1980s

White House = Death House: AIDS & George HW Bush

Cristan

It’s one of the few diseases where behavior matters. And I once called on somebody, “Well, change your behavior! If the behavior you’re using is prone to cause AIDs, change the behavior!” Next thing I know, one of these ACT UP groups is saying, “Bush ought to change his behavior!” You can’t talk about it rationally!

– George “I don’t know what a social determinant of health is” H. W. Bush

Pappa Bush passed the day before World AIDS Day, so I had some thoughts about him and his mixed-bag legacy on HIV.

H.W. Bush was deservedly booed onstage at the 3rd International Conference on AIDS because he supported compulsory testing of teh gayz, so the government would know who you were. This move fucked up HIV testing for decades. I can’t tell you how many times over the years I’ve had someone refuse a test because they thought the government would know their status and come after them. Even so, this malignant form of testing expansion was an early effort to expand testing; it was a completely toxic way to go about it, drenched in homophobia, but it was, at least, an effort.

At the same time, it took years and lots of corpses for the guy to say the word “AIDS” in public when, in 1985, he joined Reagan mentioning the word. They both get a huge “fuck you” for a homophobic public health response that cost a lot of lives.

Bush gets a big thumbs up for supporting anti-discrimination protections for those living with HIV even while he supported that fucked up travel-ban that tried to stop people who were HIV+ from entering the country (BTW, Clinton supported this, too). At the same time, he removed the anti-queer “sexual deviation” travel ban; but then again, he also cut funding for HIV research.

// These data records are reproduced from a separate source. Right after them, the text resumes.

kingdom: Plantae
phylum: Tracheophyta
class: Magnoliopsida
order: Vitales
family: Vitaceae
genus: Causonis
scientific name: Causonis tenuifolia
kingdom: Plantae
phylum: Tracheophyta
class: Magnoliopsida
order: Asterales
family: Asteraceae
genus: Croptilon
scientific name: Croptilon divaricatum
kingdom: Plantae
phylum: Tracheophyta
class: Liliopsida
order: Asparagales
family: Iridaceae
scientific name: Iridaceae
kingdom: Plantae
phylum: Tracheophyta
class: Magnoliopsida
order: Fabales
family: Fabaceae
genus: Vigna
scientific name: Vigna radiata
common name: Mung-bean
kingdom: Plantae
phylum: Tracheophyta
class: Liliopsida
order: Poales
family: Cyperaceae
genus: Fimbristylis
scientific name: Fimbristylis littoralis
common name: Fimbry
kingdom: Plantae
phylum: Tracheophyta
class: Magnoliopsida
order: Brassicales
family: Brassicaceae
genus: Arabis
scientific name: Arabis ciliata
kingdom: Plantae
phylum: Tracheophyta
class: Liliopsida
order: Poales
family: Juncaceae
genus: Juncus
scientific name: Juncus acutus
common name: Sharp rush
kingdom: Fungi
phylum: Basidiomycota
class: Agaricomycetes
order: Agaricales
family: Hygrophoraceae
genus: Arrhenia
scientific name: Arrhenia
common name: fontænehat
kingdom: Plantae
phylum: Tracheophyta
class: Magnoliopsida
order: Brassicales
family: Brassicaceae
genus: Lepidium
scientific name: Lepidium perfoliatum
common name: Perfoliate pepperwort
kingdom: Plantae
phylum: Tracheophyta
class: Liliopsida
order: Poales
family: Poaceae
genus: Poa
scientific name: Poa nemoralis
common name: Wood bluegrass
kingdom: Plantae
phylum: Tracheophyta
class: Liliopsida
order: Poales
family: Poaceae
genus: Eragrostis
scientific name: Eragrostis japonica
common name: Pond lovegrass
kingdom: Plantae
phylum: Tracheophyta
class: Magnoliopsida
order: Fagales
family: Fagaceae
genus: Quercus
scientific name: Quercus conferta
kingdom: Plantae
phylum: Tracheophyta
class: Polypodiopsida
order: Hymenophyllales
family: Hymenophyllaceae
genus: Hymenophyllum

By the end of Bush’s presidency, there was only $135 million being spent for HIV efforts globally by US AID. Nobody was getting treatment for opportunistic infections — it was primarily being used for condom distribution. Not only did Bush allow the epidemic to rage to over 110,000 people here in the United States on his watch, but globally, there were over 1.5 million cases. There were also around a half a million cases being diagnosed every year, in an environment where the majority of AIDS cases were going undiagnosed, because there was no testing or collective reporting of AIDS deaths. The real number is thought to have probably been 10 times what was reported, since there was so little funding and research to adequately report what was going on. – Eric Sawyer, ACT UP!

Bush is sort of a mixed bag where, in hindsight, the bad outweighed the good. He supported really bad legislation (that some Democrats also supported), but then, he also supported some good stuff that helped establish the groundwork for a more robust (future) response to the epidemic.